Был октябрь 1545 года. В те дни Иван повелел наказать ряд самых видных князей и бояр: одних заключить в темницу, других сослать, третьим отрезать язык. Среди них был и первый его советник Федор Воронцов. Сладкое тайное удовольствие находил молодой князь в этих приказах. Он любил видеть, как дрожат перед ним прежде всесильные бояре, которые — он знал это с малых лет, убеждался в том и теперь — расхищали великокняжескую казну, бесчинствовали, да и ему самому наносили немало оскорблений и обид. И, возмужав, он с наслаждением обрушивался на них. И чем сильнее обрушивался, тем уверенней себя чувствовал. Да и сами бояре, опустошая казну, беспрерывно враждовали между собой. Пытались оклеветать перед Иваном своих врагов. А он охотно выслушивал всех. Князья, бояре, известные воеводы попадали из дворца в темницу, а из темницы во дворец.
В один из тех дней, вернувшись со своими дружками из Калуги, куда Иван ездил, чтобы спалить вотчину одного боярина, во время застольного веселья он приказал Адашеву прочесть грамоту александрийского патриарха. А потом послал за своими дядьями, Юрием и Михаилом Глинскими, и митрополитом Макарием. И Адашев при них еще раз звучно прочел патриаршую грамоту. Затем Иван попросил дядьев срочно доставить к нему из тюрьмы греческого монаха. Он желал уважить патриарха, отправить Максима на Афон. Князья Глинские молча взглянули на митрополита. А по глазам Макария Иван понял, что просьба его невыполнима. Митрополит смотрел на него с удивлением и страхом, но не так, как бояре, дохлые псы, когда слышали, что молодой государь приказывает заключить их в темницу, бросить на съедение диким зверям или отрезать им язык. Нет, тут было нечто другое, — так понял Иван по испуганному взгляду митрополита. История греческого монаха была не из обычных.

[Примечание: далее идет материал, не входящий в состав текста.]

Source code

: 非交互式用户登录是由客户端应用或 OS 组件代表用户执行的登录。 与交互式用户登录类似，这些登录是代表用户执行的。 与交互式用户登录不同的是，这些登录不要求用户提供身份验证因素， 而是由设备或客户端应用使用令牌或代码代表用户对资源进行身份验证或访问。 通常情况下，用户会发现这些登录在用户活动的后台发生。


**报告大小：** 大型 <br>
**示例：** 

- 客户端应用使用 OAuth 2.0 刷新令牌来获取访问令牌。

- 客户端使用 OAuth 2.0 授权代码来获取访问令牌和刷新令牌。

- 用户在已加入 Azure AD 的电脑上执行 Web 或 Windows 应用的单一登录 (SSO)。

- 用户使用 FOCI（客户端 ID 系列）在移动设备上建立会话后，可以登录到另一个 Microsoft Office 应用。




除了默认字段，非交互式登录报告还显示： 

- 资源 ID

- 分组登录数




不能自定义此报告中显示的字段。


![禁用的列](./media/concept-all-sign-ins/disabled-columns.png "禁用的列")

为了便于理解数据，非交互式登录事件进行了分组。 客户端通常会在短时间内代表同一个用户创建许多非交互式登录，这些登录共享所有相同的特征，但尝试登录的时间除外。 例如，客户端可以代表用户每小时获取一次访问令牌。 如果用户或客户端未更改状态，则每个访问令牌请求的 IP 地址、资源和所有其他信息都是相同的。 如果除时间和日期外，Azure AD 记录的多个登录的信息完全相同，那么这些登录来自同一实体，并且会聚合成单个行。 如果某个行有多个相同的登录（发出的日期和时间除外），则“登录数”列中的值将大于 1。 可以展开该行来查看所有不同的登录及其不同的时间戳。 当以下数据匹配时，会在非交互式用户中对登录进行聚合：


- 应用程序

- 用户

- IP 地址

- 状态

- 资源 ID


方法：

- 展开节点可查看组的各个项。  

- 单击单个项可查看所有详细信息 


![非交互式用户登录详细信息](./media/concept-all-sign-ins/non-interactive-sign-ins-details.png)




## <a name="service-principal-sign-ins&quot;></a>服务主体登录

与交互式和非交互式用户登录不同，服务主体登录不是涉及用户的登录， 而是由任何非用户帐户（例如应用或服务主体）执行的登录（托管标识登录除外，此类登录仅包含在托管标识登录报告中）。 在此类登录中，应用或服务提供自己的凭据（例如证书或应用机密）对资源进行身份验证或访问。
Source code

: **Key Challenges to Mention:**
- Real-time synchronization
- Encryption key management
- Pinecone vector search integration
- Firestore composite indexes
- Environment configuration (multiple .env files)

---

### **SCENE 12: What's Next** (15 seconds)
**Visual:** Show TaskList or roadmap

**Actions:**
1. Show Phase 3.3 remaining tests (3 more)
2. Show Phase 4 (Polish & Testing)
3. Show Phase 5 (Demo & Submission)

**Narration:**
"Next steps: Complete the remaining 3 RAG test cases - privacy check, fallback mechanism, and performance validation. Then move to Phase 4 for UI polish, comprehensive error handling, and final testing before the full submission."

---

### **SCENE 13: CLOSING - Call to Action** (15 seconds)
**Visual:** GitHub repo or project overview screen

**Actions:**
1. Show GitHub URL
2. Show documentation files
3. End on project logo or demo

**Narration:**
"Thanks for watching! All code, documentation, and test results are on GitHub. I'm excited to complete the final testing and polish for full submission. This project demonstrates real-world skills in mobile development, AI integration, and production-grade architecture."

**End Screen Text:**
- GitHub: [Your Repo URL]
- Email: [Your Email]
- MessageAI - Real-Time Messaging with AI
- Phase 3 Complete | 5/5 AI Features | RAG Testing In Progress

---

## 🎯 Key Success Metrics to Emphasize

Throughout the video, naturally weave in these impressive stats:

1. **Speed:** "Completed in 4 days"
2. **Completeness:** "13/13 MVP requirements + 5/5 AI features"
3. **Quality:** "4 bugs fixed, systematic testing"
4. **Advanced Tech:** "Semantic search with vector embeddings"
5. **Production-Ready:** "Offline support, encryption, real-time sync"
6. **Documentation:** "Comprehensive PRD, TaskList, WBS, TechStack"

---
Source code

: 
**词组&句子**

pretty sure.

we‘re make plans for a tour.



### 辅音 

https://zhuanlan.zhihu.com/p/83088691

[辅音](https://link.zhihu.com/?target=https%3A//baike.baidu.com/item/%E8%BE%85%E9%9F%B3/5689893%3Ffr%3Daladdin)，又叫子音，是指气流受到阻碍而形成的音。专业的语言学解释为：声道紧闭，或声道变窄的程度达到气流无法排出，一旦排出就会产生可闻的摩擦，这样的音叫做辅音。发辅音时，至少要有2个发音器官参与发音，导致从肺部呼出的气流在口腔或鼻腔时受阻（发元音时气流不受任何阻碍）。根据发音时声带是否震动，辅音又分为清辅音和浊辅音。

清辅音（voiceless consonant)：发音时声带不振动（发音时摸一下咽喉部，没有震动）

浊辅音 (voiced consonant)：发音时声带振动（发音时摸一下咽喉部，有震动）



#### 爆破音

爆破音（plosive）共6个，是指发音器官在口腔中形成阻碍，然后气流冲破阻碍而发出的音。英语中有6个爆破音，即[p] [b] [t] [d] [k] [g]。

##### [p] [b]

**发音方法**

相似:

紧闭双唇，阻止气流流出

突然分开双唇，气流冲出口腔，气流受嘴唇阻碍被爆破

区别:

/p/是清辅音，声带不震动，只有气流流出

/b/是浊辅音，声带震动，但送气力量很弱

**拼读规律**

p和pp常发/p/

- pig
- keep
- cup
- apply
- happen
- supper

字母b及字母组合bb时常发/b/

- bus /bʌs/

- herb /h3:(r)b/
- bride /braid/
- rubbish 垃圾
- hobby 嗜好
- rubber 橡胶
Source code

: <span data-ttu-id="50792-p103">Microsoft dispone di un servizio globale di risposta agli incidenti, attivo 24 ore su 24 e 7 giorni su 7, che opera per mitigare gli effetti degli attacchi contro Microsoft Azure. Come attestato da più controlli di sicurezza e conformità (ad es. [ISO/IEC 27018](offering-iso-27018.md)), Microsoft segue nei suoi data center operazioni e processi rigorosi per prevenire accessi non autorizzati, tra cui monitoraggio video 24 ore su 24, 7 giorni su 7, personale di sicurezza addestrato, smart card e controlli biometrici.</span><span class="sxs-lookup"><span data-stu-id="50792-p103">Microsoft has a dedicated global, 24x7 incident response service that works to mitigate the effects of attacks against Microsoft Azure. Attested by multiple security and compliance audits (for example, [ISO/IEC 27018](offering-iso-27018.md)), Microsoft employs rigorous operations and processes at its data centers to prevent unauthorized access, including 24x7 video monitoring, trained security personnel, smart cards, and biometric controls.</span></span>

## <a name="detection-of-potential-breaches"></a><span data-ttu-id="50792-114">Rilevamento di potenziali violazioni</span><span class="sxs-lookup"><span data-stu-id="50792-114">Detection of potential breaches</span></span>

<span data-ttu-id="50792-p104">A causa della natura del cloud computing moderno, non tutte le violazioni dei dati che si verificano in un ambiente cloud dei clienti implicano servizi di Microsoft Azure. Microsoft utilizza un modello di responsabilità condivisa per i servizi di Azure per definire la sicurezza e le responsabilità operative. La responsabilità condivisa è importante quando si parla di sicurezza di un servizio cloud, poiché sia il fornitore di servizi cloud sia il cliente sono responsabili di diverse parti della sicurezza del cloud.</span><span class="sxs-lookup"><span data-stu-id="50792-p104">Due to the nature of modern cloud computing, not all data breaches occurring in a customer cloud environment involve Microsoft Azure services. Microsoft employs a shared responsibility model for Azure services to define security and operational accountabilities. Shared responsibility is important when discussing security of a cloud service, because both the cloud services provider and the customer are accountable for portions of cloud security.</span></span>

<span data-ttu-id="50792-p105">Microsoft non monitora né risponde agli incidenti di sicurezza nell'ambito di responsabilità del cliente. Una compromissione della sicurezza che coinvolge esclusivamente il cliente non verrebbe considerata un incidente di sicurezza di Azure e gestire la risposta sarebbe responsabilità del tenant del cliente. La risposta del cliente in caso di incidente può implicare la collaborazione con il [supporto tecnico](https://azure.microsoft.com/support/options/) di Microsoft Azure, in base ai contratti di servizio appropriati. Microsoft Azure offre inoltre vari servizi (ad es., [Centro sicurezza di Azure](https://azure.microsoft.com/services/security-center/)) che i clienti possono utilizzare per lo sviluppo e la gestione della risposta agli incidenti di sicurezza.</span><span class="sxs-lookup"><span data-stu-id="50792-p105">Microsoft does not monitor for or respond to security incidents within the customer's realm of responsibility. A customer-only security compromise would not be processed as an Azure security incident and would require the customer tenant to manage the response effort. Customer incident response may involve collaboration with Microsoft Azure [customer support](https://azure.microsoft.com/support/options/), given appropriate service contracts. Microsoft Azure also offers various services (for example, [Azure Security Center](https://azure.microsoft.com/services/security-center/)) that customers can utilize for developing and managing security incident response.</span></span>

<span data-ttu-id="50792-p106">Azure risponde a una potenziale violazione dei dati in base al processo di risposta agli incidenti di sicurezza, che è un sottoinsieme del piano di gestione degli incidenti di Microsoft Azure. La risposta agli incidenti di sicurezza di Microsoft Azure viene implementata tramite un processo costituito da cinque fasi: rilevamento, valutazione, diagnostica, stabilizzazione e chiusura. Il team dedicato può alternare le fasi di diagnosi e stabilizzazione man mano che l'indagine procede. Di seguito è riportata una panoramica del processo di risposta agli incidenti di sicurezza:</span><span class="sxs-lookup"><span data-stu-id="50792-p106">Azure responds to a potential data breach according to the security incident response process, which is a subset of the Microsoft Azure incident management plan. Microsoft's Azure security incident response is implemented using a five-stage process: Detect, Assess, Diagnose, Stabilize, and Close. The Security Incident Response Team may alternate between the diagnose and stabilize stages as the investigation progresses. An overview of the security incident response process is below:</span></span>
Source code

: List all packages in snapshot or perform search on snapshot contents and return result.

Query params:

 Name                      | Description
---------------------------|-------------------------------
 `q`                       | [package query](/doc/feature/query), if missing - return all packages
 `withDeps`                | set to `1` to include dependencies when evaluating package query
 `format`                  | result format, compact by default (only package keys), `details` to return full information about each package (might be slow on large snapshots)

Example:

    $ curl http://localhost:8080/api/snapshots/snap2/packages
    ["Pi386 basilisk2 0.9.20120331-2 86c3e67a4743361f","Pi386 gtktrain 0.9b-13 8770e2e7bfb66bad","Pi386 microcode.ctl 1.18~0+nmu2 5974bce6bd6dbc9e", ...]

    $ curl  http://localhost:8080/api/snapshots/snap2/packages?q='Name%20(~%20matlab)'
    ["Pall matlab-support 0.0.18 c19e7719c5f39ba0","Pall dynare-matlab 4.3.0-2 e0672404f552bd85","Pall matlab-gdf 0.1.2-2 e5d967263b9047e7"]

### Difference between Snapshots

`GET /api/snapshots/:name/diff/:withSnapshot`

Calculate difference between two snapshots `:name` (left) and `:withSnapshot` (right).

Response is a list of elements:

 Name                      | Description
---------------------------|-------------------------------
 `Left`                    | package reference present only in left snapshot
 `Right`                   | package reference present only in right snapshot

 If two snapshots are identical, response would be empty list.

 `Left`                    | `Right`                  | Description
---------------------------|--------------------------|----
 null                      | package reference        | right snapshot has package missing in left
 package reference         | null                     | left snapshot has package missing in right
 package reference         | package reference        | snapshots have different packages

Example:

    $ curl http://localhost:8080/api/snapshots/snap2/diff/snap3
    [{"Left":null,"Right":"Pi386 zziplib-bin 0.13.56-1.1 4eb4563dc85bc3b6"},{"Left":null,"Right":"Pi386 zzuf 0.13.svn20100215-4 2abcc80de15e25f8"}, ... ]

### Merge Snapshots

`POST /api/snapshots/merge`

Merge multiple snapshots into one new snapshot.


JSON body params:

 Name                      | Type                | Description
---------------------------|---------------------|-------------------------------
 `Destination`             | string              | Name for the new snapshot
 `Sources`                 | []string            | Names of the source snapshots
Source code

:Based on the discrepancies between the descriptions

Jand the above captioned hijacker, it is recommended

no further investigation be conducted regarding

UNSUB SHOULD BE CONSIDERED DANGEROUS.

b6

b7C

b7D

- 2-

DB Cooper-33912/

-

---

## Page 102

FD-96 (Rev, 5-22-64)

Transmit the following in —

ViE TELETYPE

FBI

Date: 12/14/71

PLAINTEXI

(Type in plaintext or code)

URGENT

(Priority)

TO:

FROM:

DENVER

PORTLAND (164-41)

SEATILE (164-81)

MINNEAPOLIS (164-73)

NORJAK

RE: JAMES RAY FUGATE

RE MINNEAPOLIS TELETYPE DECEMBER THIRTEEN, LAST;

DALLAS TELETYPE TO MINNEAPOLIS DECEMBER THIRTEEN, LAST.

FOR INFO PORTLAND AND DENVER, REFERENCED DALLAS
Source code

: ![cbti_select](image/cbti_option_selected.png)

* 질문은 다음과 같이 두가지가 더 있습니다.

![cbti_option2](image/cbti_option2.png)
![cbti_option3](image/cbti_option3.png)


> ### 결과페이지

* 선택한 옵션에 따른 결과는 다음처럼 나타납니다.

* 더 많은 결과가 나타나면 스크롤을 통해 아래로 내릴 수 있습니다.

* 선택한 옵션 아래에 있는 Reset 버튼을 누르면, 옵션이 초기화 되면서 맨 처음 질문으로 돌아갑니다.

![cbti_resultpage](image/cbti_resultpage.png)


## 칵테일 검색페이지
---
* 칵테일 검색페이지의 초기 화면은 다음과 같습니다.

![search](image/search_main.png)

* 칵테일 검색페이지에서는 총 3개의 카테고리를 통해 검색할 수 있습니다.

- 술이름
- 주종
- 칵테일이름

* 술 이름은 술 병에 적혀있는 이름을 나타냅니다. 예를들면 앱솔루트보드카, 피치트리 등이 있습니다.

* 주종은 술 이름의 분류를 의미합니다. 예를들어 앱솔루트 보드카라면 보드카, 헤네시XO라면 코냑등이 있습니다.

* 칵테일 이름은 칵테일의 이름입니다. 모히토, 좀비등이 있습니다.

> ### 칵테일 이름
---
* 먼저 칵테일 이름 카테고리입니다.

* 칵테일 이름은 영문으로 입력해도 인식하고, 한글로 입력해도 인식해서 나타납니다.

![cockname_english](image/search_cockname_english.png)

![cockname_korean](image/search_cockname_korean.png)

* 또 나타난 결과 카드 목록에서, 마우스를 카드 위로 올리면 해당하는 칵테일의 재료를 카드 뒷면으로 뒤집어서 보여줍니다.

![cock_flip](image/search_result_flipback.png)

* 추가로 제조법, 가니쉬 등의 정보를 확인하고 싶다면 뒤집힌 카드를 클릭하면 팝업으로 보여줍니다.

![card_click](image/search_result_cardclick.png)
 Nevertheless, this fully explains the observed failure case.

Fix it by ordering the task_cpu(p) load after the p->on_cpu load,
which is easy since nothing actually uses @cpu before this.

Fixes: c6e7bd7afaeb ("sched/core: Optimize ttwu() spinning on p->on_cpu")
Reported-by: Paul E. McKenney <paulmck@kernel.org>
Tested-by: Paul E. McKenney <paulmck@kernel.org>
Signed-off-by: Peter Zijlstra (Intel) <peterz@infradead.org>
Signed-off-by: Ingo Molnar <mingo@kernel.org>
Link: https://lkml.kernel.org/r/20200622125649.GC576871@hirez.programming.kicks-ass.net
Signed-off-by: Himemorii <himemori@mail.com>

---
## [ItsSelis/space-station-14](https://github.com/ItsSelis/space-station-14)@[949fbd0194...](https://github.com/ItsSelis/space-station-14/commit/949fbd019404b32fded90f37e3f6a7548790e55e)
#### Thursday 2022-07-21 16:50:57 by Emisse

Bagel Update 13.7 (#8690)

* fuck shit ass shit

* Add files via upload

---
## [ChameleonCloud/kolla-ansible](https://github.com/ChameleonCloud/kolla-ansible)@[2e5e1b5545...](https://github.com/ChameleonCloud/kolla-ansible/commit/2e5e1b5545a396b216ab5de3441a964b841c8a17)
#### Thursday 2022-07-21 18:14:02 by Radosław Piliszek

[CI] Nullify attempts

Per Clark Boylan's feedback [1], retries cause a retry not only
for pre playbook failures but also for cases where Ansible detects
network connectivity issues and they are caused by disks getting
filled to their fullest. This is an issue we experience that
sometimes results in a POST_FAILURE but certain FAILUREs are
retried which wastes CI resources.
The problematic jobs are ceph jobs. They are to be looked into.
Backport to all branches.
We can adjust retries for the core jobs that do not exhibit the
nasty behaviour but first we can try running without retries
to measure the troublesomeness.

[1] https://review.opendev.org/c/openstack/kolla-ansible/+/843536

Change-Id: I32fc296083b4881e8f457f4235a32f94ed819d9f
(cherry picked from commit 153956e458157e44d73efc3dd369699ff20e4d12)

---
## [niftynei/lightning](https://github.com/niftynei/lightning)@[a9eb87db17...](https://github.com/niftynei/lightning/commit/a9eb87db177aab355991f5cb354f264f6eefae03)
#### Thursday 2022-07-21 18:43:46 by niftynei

— Мы, великий князь, не намерены припоминать прошлое и копаться в нем, — сладким голосом заговорил Макарий. — Но знай, что случилось, то случилось не по людской, а по божьей воле. Матушка твоя великая княгиня Елена и отец твой великий князь Василий спят ныне сном праведников. Не нарушай их покой. Господь за содеянное ими добро упокоил их души и дал тебе жизнь, чтобы ты правил государством. И ты шагай вперед, назад не возвращайся. Почтеннейший патриарх требует невозможного. И мне не раз писал Максим. Я же ответил ему: «Узы твоя целуем, яко единаго от святых, пособити же тебе не можем».
Один митрополит Макарий с лаской и сочувствием относился к Ивану в горькие годы его детства. Он был для юного князя подлинным духовным отцом, мудрым и рассудительным. Из происходившего в государстве и при дворе Макарий замечал лишь то, что могли, ничем не рискуя, следуя его разумным советам, исправить слабые люди. И к Ивану он не предъявлял никаких требований. Ни на чем не настаивал, не повышал голоса. Лишь просил его кротко и проникновенно. Иван ценил в митрополите его мягкость, отзывчивость. Дивился его мудрости и красноречию.
И в тот день четырнадцатилетний князь не мог скрыть своего восхищения перед Макарием, который разумно и выразительно ответил греческому монаху: «Узы твоя целуем, яко единаго от святых, пособити же тебе не можем». Из того, о чем он говорил тогда с дядьями и митрополитом, в памяти Ивана осталось только прекрасное послание Макария. И он подумал, не ответить ли ему самому так же красиво патриарху Иоакиму. Но помешали разные дела. После горячих просьб митрополита он освободил из тюрьмы тех, кого заточил в октябре. А вскоре до него дошли страшные вести о злоупотреблениях, произволе и неповиновении. И он опять распорядился, чтобы виновных схватили, отдали в руки дворцовых палачей, бросили на растерзание диким зверям. И среди новых забот забыл ответить патриарху Иоакиму. Все реже и реже читал Адашев его послание. После разговора с Макарием святогорский монах для Ивана отошел в область преданий.